'''

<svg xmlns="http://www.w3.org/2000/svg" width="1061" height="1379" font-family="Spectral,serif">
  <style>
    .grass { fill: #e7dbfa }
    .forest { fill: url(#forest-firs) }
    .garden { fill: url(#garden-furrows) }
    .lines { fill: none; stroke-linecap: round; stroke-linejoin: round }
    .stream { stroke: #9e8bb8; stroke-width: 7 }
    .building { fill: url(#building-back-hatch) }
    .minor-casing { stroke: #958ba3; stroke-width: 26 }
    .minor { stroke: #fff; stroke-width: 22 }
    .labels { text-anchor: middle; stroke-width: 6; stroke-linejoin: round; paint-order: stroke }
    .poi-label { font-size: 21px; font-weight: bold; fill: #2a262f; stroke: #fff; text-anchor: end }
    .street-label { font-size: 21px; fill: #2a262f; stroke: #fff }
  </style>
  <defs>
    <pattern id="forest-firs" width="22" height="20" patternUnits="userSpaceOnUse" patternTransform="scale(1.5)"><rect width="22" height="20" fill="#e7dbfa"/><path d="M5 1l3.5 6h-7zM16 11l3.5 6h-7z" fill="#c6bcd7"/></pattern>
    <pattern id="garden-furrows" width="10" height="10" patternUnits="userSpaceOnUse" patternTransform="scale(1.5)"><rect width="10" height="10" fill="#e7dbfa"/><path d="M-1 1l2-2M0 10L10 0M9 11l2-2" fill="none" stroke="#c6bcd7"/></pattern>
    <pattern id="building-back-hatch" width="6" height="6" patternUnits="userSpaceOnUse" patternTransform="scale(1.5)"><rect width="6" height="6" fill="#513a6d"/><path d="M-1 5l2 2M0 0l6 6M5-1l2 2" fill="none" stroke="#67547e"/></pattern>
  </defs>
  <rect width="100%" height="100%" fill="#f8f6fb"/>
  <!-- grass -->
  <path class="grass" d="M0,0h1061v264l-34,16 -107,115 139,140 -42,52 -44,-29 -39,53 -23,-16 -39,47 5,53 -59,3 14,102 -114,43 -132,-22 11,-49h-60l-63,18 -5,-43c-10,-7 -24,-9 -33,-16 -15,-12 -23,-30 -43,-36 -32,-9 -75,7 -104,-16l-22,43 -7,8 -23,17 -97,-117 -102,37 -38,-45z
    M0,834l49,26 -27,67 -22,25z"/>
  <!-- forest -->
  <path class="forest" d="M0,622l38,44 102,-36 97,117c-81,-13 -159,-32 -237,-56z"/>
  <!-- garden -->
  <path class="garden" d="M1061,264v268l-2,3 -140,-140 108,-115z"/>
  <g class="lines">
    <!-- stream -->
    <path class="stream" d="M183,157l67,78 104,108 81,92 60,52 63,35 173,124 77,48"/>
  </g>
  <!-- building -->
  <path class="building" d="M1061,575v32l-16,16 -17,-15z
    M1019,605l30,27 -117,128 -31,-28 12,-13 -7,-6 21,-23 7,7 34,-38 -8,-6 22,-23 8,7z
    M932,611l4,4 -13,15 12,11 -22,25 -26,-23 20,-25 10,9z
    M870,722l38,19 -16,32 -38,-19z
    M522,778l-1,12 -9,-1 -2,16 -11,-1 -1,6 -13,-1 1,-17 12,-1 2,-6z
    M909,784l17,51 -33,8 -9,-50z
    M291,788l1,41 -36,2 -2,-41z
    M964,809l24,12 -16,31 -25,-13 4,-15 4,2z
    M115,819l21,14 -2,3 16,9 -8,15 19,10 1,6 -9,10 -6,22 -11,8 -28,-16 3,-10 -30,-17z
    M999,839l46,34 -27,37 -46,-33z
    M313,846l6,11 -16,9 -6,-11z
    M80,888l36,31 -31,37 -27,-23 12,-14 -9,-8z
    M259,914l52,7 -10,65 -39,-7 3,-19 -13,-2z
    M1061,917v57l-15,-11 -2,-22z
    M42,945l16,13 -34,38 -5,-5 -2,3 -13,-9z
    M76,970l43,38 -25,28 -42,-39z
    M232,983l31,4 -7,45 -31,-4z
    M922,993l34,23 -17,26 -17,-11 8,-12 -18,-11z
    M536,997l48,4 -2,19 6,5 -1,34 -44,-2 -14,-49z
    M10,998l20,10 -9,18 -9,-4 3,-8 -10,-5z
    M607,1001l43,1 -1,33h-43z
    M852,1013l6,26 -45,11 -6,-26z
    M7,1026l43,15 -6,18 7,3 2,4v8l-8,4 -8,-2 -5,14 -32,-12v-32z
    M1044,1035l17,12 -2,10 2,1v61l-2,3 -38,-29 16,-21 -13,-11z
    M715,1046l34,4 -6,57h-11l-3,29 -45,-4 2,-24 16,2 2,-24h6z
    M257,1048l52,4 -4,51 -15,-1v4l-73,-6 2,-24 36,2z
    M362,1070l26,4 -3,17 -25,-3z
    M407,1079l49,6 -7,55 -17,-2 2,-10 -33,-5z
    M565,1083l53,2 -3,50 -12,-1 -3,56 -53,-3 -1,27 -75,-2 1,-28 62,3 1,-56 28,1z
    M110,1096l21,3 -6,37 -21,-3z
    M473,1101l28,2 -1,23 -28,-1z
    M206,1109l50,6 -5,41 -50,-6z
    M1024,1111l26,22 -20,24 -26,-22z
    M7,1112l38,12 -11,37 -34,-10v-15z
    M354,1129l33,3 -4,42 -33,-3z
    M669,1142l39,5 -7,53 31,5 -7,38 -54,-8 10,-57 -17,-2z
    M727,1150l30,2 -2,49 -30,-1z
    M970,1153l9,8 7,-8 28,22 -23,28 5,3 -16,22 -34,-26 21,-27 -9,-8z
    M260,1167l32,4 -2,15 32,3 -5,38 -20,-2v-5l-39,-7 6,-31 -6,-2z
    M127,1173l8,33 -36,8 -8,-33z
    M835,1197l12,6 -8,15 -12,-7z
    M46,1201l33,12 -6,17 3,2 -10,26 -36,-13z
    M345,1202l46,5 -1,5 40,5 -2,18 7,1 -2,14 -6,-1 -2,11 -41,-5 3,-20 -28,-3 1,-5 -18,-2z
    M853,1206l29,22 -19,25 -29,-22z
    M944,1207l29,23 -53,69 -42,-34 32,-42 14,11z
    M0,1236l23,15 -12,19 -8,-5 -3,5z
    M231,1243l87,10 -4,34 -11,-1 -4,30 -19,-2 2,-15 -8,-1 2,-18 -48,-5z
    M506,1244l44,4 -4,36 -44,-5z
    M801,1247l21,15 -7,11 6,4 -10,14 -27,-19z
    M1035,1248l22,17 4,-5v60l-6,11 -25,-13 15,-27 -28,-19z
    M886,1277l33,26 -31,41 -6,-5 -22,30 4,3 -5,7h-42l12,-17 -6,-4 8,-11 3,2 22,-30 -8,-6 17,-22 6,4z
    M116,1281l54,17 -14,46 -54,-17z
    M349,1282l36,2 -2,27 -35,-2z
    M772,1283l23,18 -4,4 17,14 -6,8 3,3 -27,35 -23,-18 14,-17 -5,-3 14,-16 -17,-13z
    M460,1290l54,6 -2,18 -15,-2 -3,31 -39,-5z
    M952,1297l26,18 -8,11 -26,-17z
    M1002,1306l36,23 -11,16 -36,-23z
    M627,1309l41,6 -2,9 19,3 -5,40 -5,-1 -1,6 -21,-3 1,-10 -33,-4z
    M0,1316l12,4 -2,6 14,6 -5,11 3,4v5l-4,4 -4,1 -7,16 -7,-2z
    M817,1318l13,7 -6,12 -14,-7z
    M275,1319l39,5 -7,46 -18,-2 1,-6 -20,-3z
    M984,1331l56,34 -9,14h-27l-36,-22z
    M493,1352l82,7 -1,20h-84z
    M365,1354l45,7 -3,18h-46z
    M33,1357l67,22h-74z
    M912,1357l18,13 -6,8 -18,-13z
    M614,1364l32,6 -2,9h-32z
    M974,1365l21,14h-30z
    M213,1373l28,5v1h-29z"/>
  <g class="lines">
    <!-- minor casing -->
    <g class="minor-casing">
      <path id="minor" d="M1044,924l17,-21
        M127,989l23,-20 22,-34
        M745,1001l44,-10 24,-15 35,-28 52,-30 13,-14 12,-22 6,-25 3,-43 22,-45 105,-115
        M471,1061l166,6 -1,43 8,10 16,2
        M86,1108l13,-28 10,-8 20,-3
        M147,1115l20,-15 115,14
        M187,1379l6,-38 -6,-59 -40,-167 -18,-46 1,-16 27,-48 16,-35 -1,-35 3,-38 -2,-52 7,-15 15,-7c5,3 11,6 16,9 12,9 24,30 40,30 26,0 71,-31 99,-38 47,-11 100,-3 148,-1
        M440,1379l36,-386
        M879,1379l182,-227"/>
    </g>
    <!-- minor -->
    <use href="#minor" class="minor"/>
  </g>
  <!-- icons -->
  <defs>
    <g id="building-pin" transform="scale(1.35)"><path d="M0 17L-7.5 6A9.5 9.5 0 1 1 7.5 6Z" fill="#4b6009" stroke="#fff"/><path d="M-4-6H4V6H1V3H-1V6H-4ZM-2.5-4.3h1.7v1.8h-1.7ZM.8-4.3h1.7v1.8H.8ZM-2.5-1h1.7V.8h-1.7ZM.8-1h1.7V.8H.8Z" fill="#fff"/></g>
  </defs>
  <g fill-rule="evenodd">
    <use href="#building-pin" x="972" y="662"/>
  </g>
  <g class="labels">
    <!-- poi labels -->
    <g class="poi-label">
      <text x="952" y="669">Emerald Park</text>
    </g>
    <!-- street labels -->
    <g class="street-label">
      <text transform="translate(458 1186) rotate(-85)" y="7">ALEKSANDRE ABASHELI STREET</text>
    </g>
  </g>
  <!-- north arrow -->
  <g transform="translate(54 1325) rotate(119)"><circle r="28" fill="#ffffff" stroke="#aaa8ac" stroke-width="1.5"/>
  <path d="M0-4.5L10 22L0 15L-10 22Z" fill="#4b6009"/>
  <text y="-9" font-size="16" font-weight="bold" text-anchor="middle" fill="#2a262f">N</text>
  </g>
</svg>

'''

## Task to carry out
From the records above, give again exactly the lines running from the line with "M257,1048l52,4 -4,51 -15,-1v4l-73,-6" to the line with "M614,1364l32,6 -2,9h-32z", inclusive.

## Task output
    M257,1048l52,4 -4,51 -15,-1v4l-73,-6 2,-24 36,2z
    M362,1070l26,4 -3,17 -25,-3z
    M407,1079l49,6 -7,55 -17,-2 2,-10 -33,-5z
    M565,1083l53,2 -3,50 -12,-1 -3,56 -53,-3 -1,27 -75,-2 1,-28 62,3 1,-56 28,1z
    M110,1096l21,3 -6,37 -21,-3z
    M473,1101l28,2 -1,23 -28,-1z
    M206,1109l50,6 -5,41 -50,-6z
    M1024,1111l26,22 -20,24 -26,-22z
    M7,1112l38,12 -11,37 -34,-10v-15z
    M354,1129l33,3 -4,42 -33,-3z
    M669,1142l39,5 -7,53 31,5 -7,38 -54,-8 10,-57 -17,-2z
    M727,1150l30,2 -2,49 -30,-1z
    M970,1153l9,8 7,-8 28,22 -23,28 5,3 -16,22 -34,-26 21,-27 -9,-8z
    M260,1167l32,4 -2,15 32,3 -5,38 -20,-2v-5l-39,-7 6,-31 -6,-2z
    M127,1173l8,33 -36,8 -8,-33z
    M835,1197l12,6 -8,15 -12,-7z
    M46,1201l33,12 -6,17 3,2 -10,26 -36,-13z
    M345,1202l46,5 -1,5 40,5 -2,18 7,1 -2,14 -6,-1 -2,11 -41,-5 3,-20 -28,-3 1,-5 -18,-2z
    M853,1206l29,22 -19,25 -29,-22z
    M944,1207l29,23 -53,69 -42,-34 32,-42 14,11z
    M0,1236l23,15 -12,19 -8,-5 -3,5z
    M231,1243l87,10 -4,34 -11,-1 -4,30 -19,-2 2,-15 -8,-1 2,-18 -48,-5z
    M506,1244l44,4 -4,36 -44,-5z
    M801,1247l21,15 -7,11 6,4 -10,14 -27,-19z
    M1035,1248l22,17 4,-5v60l-6,11 -25,-13 15,-27 -28,-19z
    M886,1277l33,26 -31,41 -6,-5 -22,30 4,3 -5,7h-42l12,-17 -6,-4 8,-11 3,2 22,-30 -8,-6 17,-22 6,4z
    M116,1281l54,17 -14,46 -54,-17z
    M349,1282l36,2 -2,27 -35,-2z
    M772,1283l23,18 -4,4 17,14 -6,8 3,3 -27,35 -23,-18 14,-17 -5,-3 14,-16 -17,-13z
    M460,1290l54,6 -2,18 -15,-2 -3,31 -39,-5z
    M952,1297l26,18 -8,11 -26,-17z
    M1002,1306l36,23 -11,16 -36,-23z
    M627,1309l41,6 -2,9 19,3 -5,40 -5,-1 -1,6 -21,-3 1,-10 -33,-4z
    M0,1316l12,4 -2,6 14,6 -5,11 3,4v5l-4,4 -4,1 -7,16 -7,-2z
    M817,1318l13,7 -6,12 -14,-7z
    M275,1319l39,5 -7,46 -18,-2 1,-6 -20,-3z
    M984,1331l56,34 -9,14h-27l-36,-22z
    M493,1352l82,7 -1,20h-84z
    M365,1354l45,7 -3,18h-46z
    M33,1357l67,22h-74z
    M912,1357l18,13 -6,8 -18,-13z
    M614,1364l32,6 -2,9h-32z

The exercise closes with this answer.